_Data for this task:_
==========

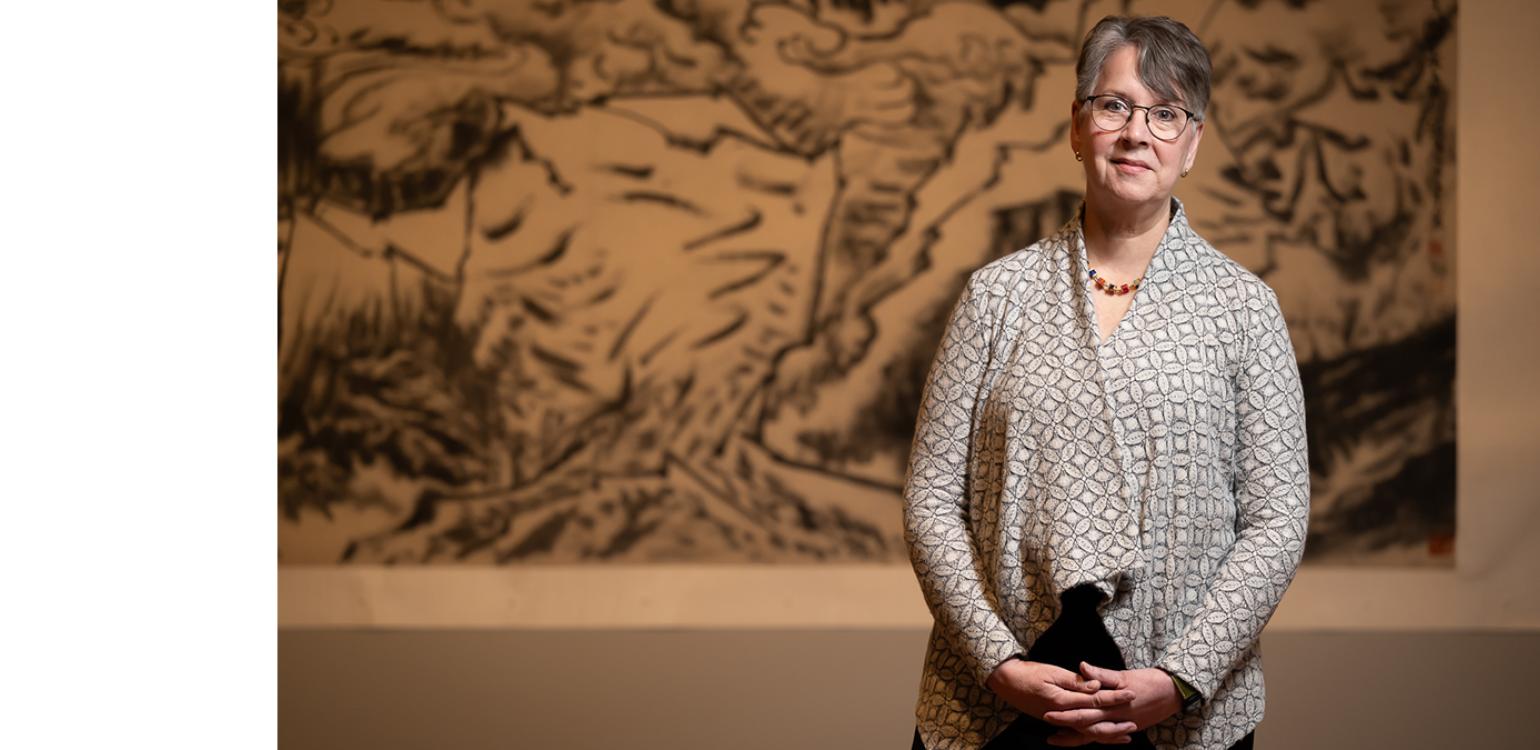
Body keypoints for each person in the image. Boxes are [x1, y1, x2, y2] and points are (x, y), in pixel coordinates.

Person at [901, 15, 1309, 750]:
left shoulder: (1244, 307)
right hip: (1000, 694)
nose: (1136, 133)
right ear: (1076, 125)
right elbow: (932, 499)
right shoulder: (996, 296)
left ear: (1193, 144)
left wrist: (1183, 676)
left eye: (1166, 113)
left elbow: (1277, 520)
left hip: (1177, 704)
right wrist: (996, 663)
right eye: (1114, 105)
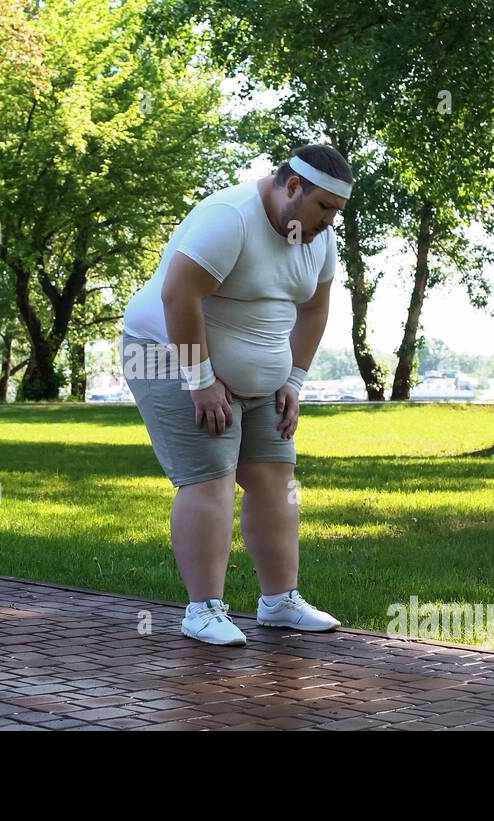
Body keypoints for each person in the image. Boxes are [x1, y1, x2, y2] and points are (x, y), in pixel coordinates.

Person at [120, 145, 349, 646]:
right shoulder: (230, 218)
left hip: (260, 374)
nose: (330, 221)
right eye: (324, 207)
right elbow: (179, 295)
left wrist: (294, 381)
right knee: (212, 476)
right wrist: (201, 381)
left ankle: (280, 602)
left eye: (338, 211)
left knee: (274, 477)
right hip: (167, 354)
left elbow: (313, 312)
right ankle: (203, 610)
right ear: (293, 187)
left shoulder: (318, 239)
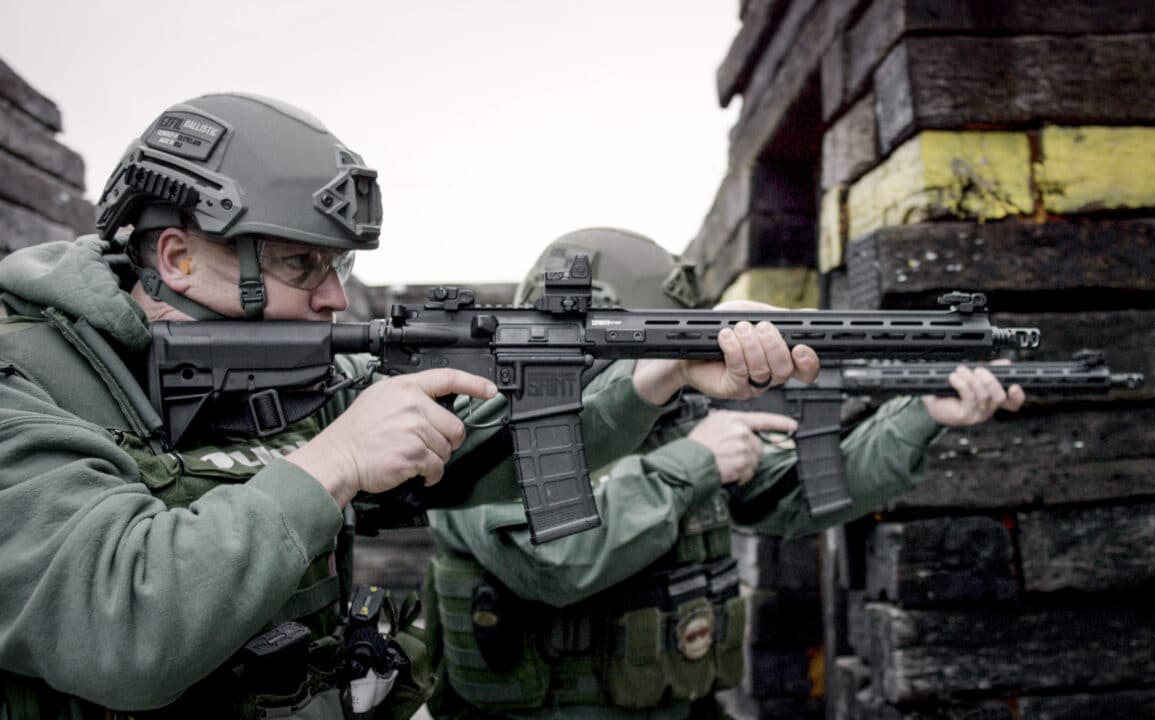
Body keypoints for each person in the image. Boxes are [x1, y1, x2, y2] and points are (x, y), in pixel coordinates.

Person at [0, 96, 816, 719]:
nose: (332, 298)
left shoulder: (288, 374)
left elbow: (478, 455)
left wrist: (658, 375)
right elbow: (118, 624)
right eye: (299, 265)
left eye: (340, 268)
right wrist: (333, 463)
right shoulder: (24, 380)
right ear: (177, 254)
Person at [423, 228, 1025, 719]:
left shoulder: (673, 426)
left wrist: (921, 414)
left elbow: (807, 490)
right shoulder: (484, 440)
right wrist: (697, 462)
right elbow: (555, 562)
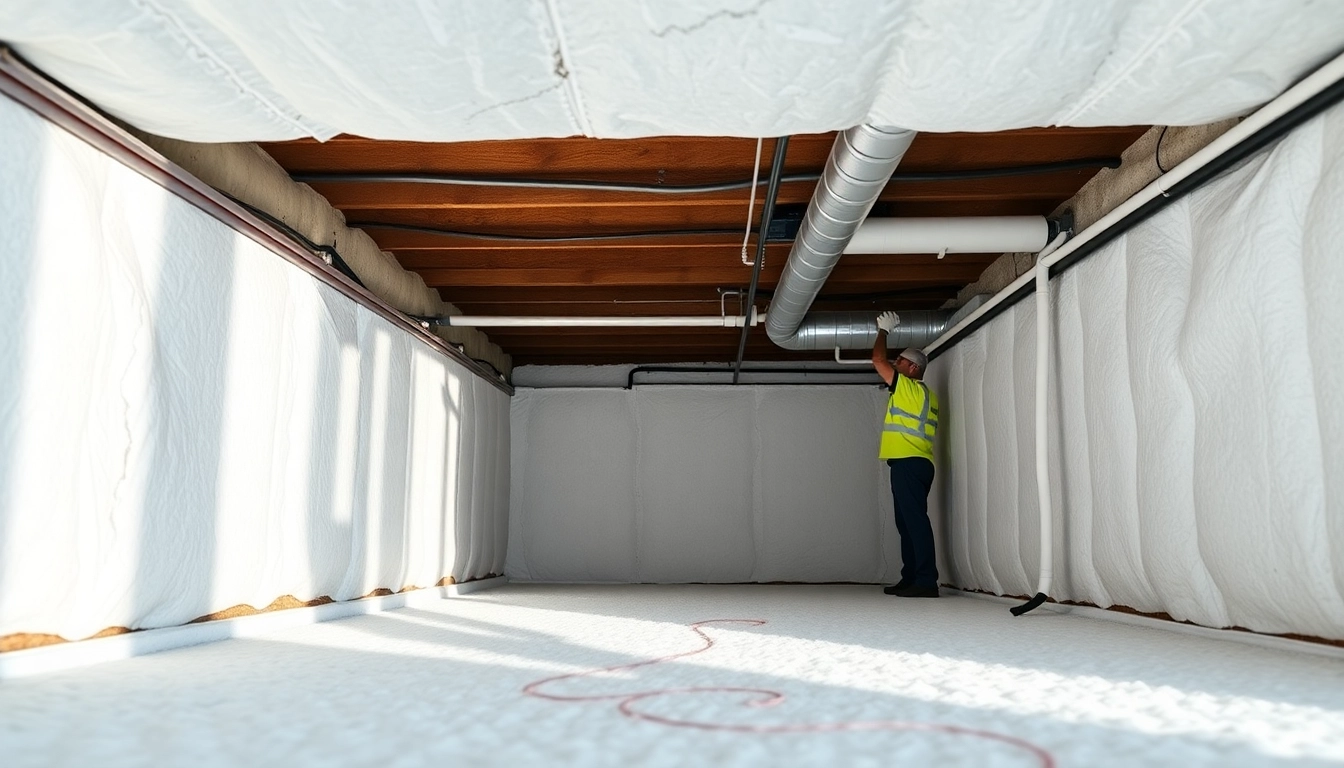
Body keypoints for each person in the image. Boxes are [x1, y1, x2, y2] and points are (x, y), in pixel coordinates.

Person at [871, 311, 940, 598]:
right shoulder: (923, 394)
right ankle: (911, 577)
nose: (893, 363)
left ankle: (925, 581)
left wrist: (884, 332)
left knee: (914, 521)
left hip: (910, 463)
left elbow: (877, 360)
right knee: (907, 522)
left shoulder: (909, 389)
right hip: (913, 463)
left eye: (899, 361)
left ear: (913, 368)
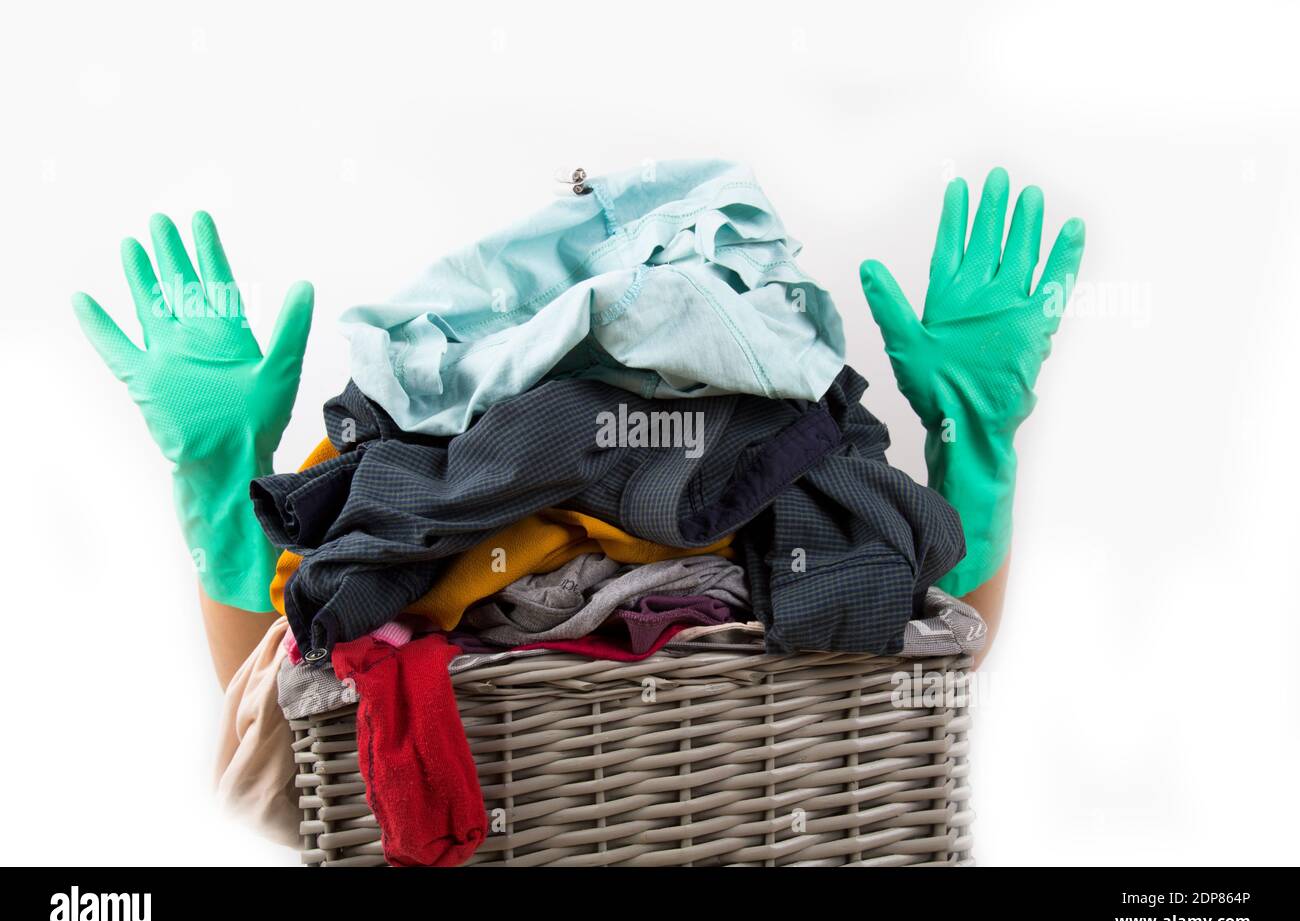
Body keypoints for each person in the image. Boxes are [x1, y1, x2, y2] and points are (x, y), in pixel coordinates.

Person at [72, 169, 1083, 686]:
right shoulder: (397, 467)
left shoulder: (795, 471)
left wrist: (977, 441)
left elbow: (918, 678)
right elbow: (292, 721)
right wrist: (217, 476)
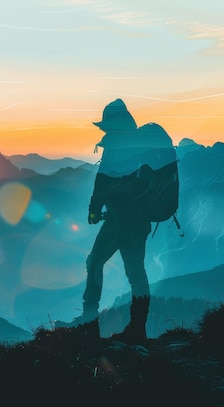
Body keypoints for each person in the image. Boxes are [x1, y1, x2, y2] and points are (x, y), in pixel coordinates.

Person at [58, 98, 177, 345]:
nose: (103, 130)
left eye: (105, 125)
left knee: (95, 261)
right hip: (141, 219)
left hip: (118, 219)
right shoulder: (141, 145)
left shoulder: (116, 144)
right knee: (136, 271)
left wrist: (93, 210)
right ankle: (137, 328)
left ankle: (89, 323)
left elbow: (103, 181)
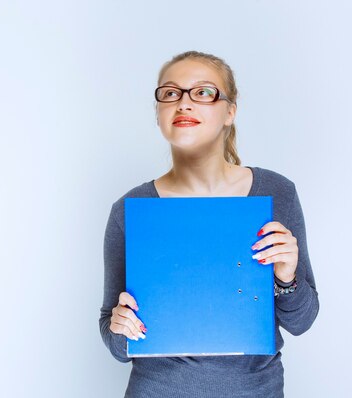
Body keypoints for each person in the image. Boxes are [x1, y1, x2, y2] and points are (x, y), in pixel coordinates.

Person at [99, 50, 320, 398]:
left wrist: (287, 276)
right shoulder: (131, 209)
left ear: (230, 111)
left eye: (202, 92)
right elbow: (116, 344)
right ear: (159, 113)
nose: (184, 103)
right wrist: (121, 326)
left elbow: (301, 322)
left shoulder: (277, 193)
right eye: (170, 93)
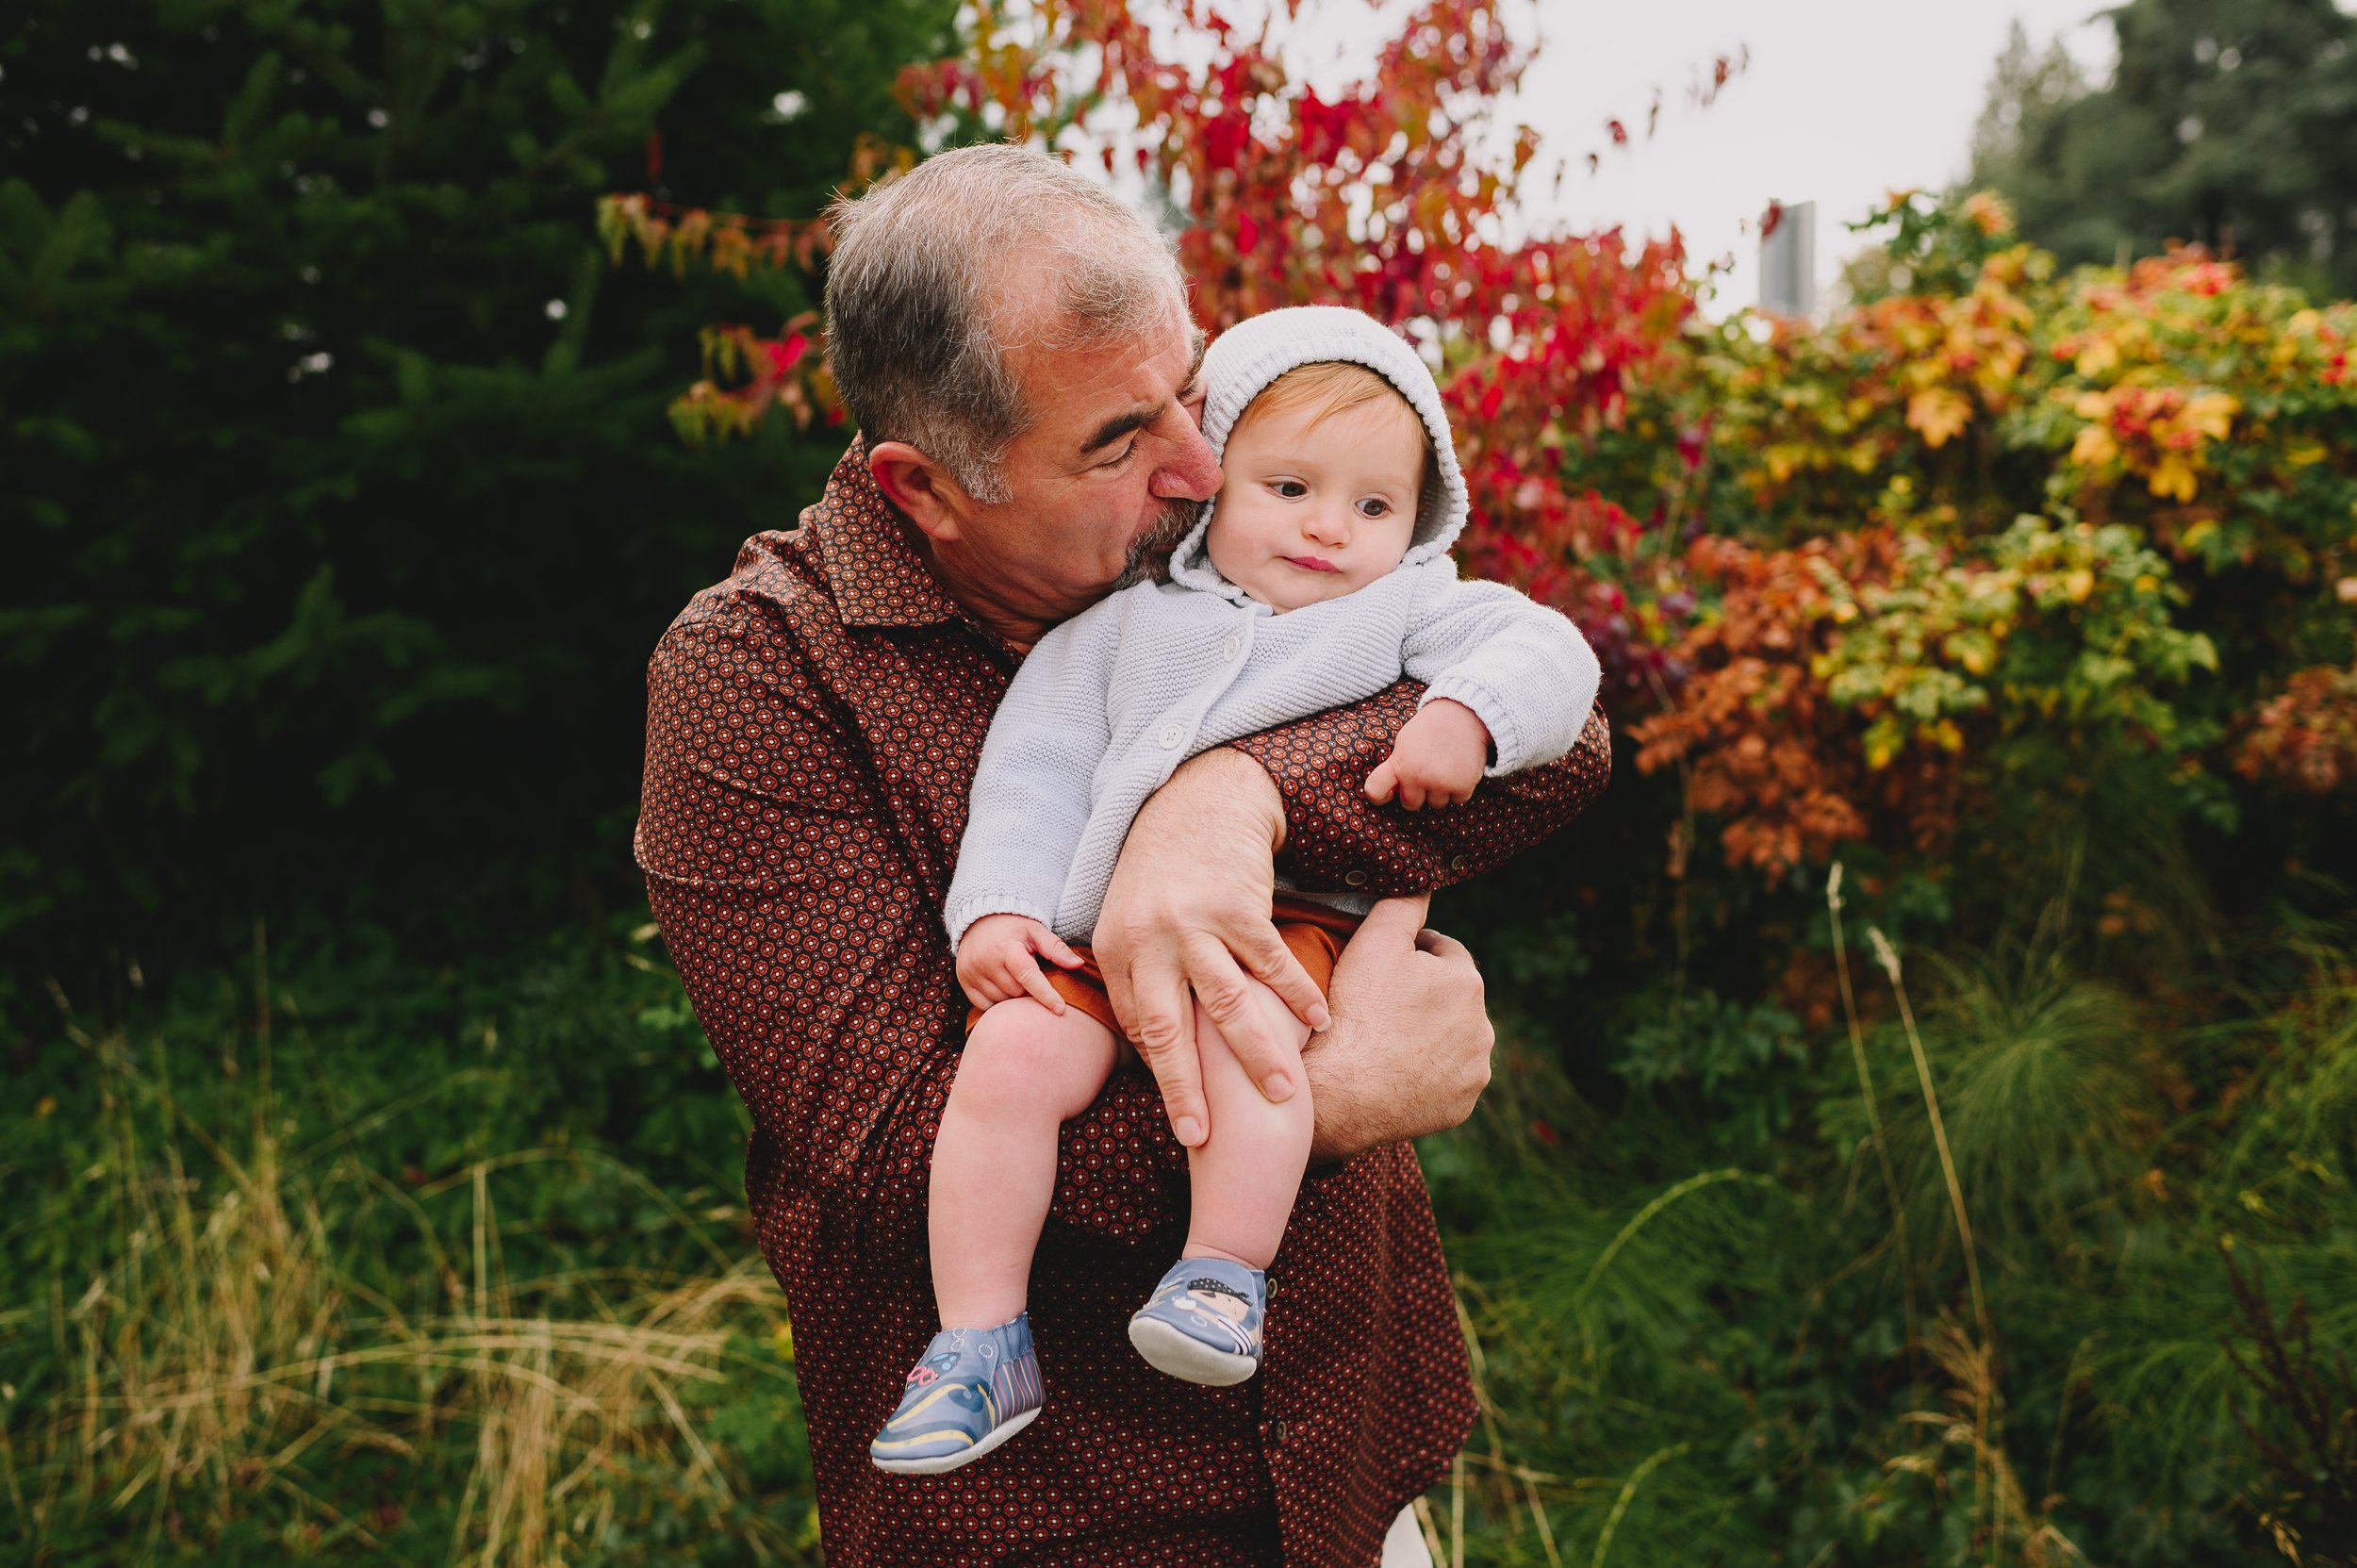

==========

_Assigned task:_ Respond with the exact lines above running from the one containing "left shoulder: (673, 426)" to the one containing "left eye: (899, 361)", both ends kept and no pictures included.

_Result of the task:_
left shoulder: (673, 426)
left wrist: (921, 414)
left elbow: (807, 490)
right shoulder: (484, 440)
right wrist: (697, 462)
right elbow: (555, 562)
Body keypoints for each person in the image. Boxes are [x1, y1, x2, y2] and points are (x, y), in pixel coordinates.

Person at [871, 311, 940, 598]:
right shoulder: (923, 394)
right ankle: (911, 577)
nose: (893, 363)
left ankle: (925, 581)
left wrist: (884, 332)
left knee: (914, 521)
left hip: (910, 463)
left elbow: (877, 360)
right knee: (907, 522)
left shoulder: (909, 389)
right hip: (913, 463)
left eye: (899, 361)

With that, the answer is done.